Page-level text extractions
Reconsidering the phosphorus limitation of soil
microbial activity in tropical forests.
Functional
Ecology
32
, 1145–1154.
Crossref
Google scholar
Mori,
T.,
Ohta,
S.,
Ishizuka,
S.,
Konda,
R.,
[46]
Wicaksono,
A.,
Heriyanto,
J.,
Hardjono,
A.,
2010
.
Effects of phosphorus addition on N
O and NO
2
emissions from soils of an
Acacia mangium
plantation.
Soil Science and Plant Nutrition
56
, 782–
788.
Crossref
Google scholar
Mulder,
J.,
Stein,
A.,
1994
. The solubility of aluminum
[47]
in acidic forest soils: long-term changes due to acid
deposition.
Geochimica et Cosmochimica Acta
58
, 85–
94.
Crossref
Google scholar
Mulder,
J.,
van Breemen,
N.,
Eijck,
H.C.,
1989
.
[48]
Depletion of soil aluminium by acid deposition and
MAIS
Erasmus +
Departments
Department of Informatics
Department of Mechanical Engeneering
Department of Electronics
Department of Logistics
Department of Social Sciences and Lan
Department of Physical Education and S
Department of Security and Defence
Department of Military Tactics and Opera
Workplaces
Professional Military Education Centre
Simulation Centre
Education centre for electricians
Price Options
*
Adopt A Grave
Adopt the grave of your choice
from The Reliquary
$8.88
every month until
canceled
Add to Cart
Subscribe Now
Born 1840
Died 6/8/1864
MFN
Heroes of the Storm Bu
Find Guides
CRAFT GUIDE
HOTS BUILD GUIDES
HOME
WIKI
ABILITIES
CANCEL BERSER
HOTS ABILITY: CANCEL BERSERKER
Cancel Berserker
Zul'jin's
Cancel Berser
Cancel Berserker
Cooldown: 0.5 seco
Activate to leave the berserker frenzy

TASK DESCRIPTION: Repeat the records exactly, including every line.

OUTPUT FOR THIS TASK:
Reconsidering the phosphorus limitation of soil
microbial activity in tropical forests.
Functional
Ecology
32
, 1145–1154.
Crossref
Google scholar
Mori,
T.,
Ohta,
S.,
Ishizuka,
S.,
Konda,
R.,
[46]
Wicaksono,
A.,
Heriyanto,
J.,
Hardjono,
A.,
2010
.
Effects of phosphorus addition on N
O and NO
2
emissions from soils of an
Acacia mangium
plantation.
Soil Science and Plant Nutrition
56
, 782–
788.
Crossref
Google scholar
Mulder,
J.,
Stein,
A.,
1994
. The solubility of aluminum
[47]
in acidic forest soils: long-term changes due to acid
deposition.
Geochimica et Cosmochimica Acta
58
, 85–
94.
Crossref
Google scholar
Mulder,
J.,
van Breemen,
N.,
Eijck,
H.C.,
1989
.
[48]
Depletion of soil aluminium by acid deposition and
MAIS
Erasmus +
Departments
Department of Informatics
Department of Mechanical Engeneering
Department of Electronics
Department of Logistics
Department of Social Sciences and Lan
Department of Physical Education and S
Department of Security and Defence
Department of Military Tactics and Opera
Workplaces
Professional Military Education Centre
Simulation Centre
Education centre for electricians
Price Options
*
Adopt A Grave
Adopt the grave of your choice
from The Reliquary
$8.88
every month until
canceled
Add to Cart
Subscribe Now
Born 1840
Died 6/8/1864
MFN
Heroes of the Storm Bu
Find Guides
CRAFT GUIDE
HOTS BUILD GUIDES
HOME
WIKI
ABILITIES
CANCEL BERSER
HOTS ABILITY: CANCEL BERSERKER
Cancel Berserker
Zul'jin's
Cancel Berser
Cancel Berserker
Cooldown: 0.5 seco
Activate to leave the berserker frenzy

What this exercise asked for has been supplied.